Reinforcement Learning in Multiple-UAV Networks: Deployment and Movement Design
My Takeaway: This is a multiple-UAV network, and the setting is right for me (emergency network), there is however no multiple-agent scenario. All agents work independently and their performances do not influence one another. I'm looking for teamwork agents and topology changes in the network.
The Goal of this experiment is to provide ground users with best performance (MOS, mean opinion score) based on certain parameters using drones as base stations. Altitude of the agent is introduced as a parameter that influences MOS (LoS feature). The experiment is divided into three phases: 1. GAK-means algorithm for cell partition of ground users, 2. Q-learning for 3D Deployment of UAVs, 3. Q-learning for dynamic movement design of UAVs.
Each UAV provides for one cluster derived from the first phase.

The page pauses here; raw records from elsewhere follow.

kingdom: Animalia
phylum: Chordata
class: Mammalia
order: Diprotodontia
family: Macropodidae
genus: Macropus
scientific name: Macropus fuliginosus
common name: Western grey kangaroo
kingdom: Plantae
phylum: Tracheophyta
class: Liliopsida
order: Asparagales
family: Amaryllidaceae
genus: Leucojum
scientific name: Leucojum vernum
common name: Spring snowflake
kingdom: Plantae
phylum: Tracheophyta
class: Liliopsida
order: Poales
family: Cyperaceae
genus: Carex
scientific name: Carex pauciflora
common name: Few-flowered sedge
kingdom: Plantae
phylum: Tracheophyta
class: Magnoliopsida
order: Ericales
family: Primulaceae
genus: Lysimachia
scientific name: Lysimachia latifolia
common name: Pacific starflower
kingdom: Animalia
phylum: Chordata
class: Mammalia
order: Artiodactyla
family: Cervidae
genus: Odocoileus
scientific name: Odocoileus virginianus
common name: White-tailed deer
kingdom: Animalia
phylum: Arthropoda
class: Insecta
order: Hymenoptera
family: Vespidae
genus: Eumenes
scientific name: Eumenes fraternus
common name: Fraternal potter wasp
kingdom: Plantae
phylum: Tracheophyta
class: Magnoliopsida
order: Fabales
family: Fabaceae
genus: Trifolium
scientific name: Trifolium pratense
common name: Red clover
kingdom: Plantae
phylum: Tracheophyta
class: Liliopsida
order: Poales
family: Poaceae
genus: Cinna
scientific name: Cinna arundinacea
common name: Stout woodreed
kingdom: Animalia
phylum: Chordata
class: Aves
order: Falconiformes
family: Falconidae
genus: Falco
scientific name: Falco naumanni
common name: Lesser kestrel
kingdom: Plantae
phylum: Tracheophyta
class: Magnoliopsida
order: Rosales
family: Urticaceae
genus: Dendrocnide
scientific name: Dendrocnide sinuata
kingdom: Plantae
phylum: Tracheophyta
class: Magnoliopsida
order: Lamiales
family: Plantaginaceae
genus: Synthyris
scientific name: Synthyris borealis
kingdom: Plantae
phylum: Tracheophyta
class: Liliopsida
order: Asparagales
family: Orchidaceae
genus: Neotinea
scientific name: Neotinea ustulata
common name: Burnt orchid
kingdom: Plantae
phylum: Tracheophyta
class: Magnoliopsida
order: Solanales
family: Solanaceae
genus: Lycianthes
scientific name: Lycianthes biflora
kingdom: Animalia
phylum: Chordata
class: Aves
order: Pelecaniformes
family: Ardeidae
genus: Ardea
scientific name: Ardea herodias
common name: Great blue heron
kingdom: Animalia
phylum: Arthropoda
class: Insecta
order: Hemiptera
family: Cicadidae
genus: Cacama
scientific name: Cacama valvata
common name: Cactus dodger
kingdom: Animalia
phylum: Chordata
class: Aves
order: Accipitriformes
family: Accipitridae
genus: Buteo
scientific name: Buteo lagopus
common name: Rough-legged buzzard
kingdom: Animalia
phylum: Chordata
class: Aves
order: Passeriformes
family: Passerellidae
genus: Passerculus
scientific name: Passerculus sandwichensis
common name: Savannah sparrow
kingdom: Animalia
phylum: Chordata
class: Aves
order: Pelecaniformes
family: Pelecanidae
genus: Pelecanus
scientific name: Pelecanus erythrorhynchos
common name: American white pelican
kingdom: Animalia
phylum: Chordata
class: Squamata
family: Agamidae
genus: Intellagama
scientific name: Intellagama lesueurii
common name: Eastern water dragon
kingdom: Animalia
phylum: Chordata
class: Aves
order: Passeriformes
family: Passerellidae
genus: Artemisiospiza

In the second phase, users are static. State space is the 3D coordinate of the agent, action space is designed with 7 options: (0, 0, 0), (±1, 0, 0), (0, ±1, 0), (0, 0, ±1), and reward is up to the comparison of the old MOS and the new one (three reward values for bigger, equal, and smaller). Policy is the ε-greedy policy.
The author has compared RL with two other algorithms: GAK-means and IGK algorithm. GAK-means doesn't consider parameters other than Euclidean distance, and the complexity of IGK is higher than RL.
In the third phase, I don't understand how ground users move, because the state space has only been expanded with two parameters: (x-user, y-user). I assume that all users in the same cluster move uniformly, which is however very unrealistic. The author mentioned introducing agent-user-association, expanding the state space and using DRL algorithm to reduce the dimension of Q-table as a possible future step.